VOTE: NO – Died In Committee
Status (overview) of bill: https://olis.leg.state.or.us/liz/2020R1/Measures/Overview/SB1512
Committee assigned to bill: https://olis.leg.state.or.us/liz/2020R1/Committees/SENR/Overview
This bill requires State Board of Forestry to identify acquired lands that have limited revenue-generation potential or have high-value recreational or conservation benefits and allows transfer to another state or federal agency, local government, or tribe with county approval.
The measure requires the Board to obtain approval from the county where lands are located and from the governing authority of proposed receiving entity prior to transferring lands. All indication is that transfer of lands is permanent, where Washington’s model indicates lands remain under state ownership and properties are set for fee ownership transfer or long-term lease.

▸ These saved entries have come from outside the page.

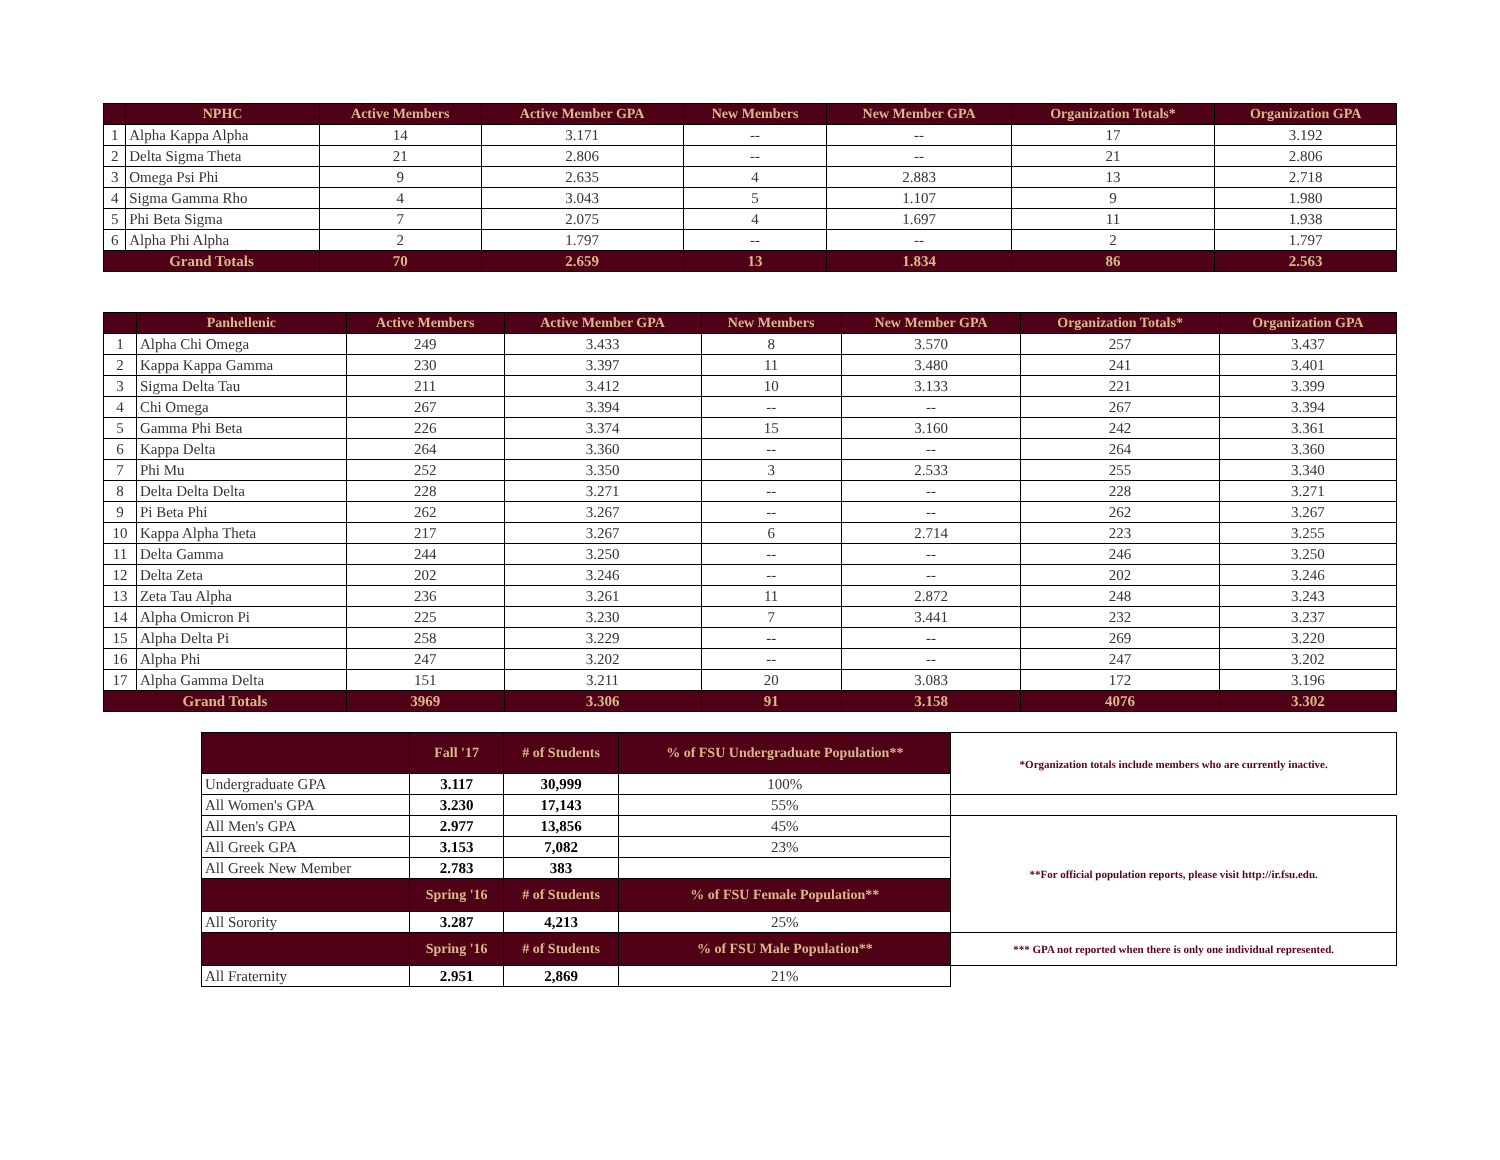| | NPHC | Active Members | Active Member GPA | New Members | New Member GPA | Organization Totals* | Organization GPA |
| --- | --- | --- | --- | --- | --- | --- | --- |
| 1 | Alpha Kappa Alpha | 14 | 3.171 | -- | -- | 17 | 3.192 |
| 2 | Delta Sigma Theta | 21 | 2.806 | -- | -- | 21 | 2.806 |
| 3 | Omega Psi Phi | 9 | 2.635 | 4 | 2.883 | 13 | 2.718 |
| 4 | Sigma Gamma Rho | 4 | 3.043 | 5 | 1.107 | 9 | 1.980 |
| 5 | Phi Beta Sigma | 7 | 2.075 | 4 | 1.697 | 11 | 1.938 |
| 6 | Alpha Phi Alpha | 2 | 1.797 | -- | -- | 2 | 1.797 |
| Grand Totals | | 70 | 2.659 | 13 | 1.834 | 86 | 2.563 |
| | Panhellenic | Active Members | Active Member GPA | New Members | New Member GPA | Organization Totals* | Organization GPA |
| --- | --- | --- | --- | --- | --- | --- | --- |
| 1 | Alpha Chi Omega | 249 | 3.433 | 8 | 3.570 | 257 | 3.437 |
| 2 | Kappa Kappa Gamma | 230 | 3.397 | 11 | 3.480 | 241 | 3.401 |
| 3 | Sigma Delta Tau | 211 | 3.412 | 10 | 3.133 | 221 | 3.399 |
| 4 | Chi Omega | 267 | 3.394 | -- | -- | 267 | 3.394 |
| 5 | Gamma Phi Beta | 226 | 3.374 | 15 | 3.160 | 242 | 3.361 |
| 6 | Kappa Delta | 264 | 3.360 | -- | -- | 264 | 3.360 |
| 7 | Phi Mu | 252 | 3.350 | 3 | 2.533 | 255 | 3.340 |
| 8 | Delta Delta Delta | 228 | 3.271 | -- | -- | 228 | 3.271 |
| 9 | Pi Beta Phi | 262 | 3.267 | -- | -- | 262 | 3.267 |
| 10 | Kappa Alpha Theta | 217 | 3.267 | 6 | 2.714 | 223 | 3.255 |
| 11 | Delta Gamma | 244 | 3.250 | -- | -- | 246 | 3.250 |
| 12 | Delta Zeta | 202 | 3.246 | -- | -- | 202 | 3.246 |
| 13 | Zeta Tau Alpha | 236 | 3.261 | 11 | 2.872 | 248 | 3.243 |
| 14 | Alpha Omicron Pi | 225 | 3.230 | 7 | 3.441 | 232 | 3.237 |
| 15 | Alpha Delta Pi | 258 | 3.229 | -- | -- | 269 | 3.220 |
| 16 | Alpha Phi | 247 | 3.202 | -- | -- | 247 | 3.202 |
| 17 | Alpha Gamma Delta | 151 | 3.211 | 20 | 3.083 | 172 | 3.196 |
| Grand Totals | | 3969 | 3.306 | 91 | 3.158 | 4076 | 3.302 |
| | Fall '17 | # of Students | % of FSU Undergraduate Population** | *Organization totals include members who are currently inactive. |
| Undergraduate GPA | 3.117 | 30,999 | 100% | |
| All Women's GPA | 3.230 | 17,143 | 55% | |
| All Men's GPA | 2.977 | 13,856 | 45% | **For official population reports, please visit http://ir.fsu.edu. |
| All Greek GPA | 3.153 | 7,082 | 23% | |
| All Greek New Member | 2.783 | 383 | | |
| | Spring '16 | # of Students | % of FSU Female Population** | |
| All Sorority | 3.287 | 4,213 | 25% | |
| | Spring '16 | # of Students | % of FSU Male Population** | *** GPA not reported when there is only one individual represented. |
| All Fraternity | 2.951 | 2,869 | 21% | |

The Oregon Constitution directs the State Land Board, made up of the Governor, Treasurer, and Secretary of State, to “manage lands under its jurisdiction for the greatest benefit for the people in Oregon, consistent with the conservation and sound techniques of land management.” (Or. Const. art. VIII, sect. 5) In 2017, the Oregon Legislature authorized the State Land Board to identify and submit a list of state trust lands with limited performance potential as assets of the Common School Fund for transfer to another state or federal agency or tribe. (ORS 273.462 – 273.464)
The state of Washington has operated a state Trust Land Transfer Program since 1989. Under the program, they review and prioritize a list of transfer properties with other state agencies and then submits an informational package to the Board of Natural Resources and Governor’s office for submittal to the Legislature. The Legislature reviews the proposal, identifies a list of properties to transfer, and sets a funding level. Some properties are set for fee ownership transfer, others for a long-term lease. The DNR is responsible for carrying out the transfers within the biennium. Properties may not be transferred if they do not meet value expectations or for other reasons not known at the time of transfer approval.
SB 1512 does not provide all the steps that Washington takes to assure prudent land transfers. Instead, it authorizes the State Board of Forestry to identify lands that have limited revenue-generation potential or that provide high-value recreational or conservation benefits and transfer identified lands to another state or federal agency, local government, or tribe. The measure requires the Board to obtain approval from the county where lands are located but does not require a vote of the people in the county. and approval from the governing authority of proposed receiving entity prior to transferring lands.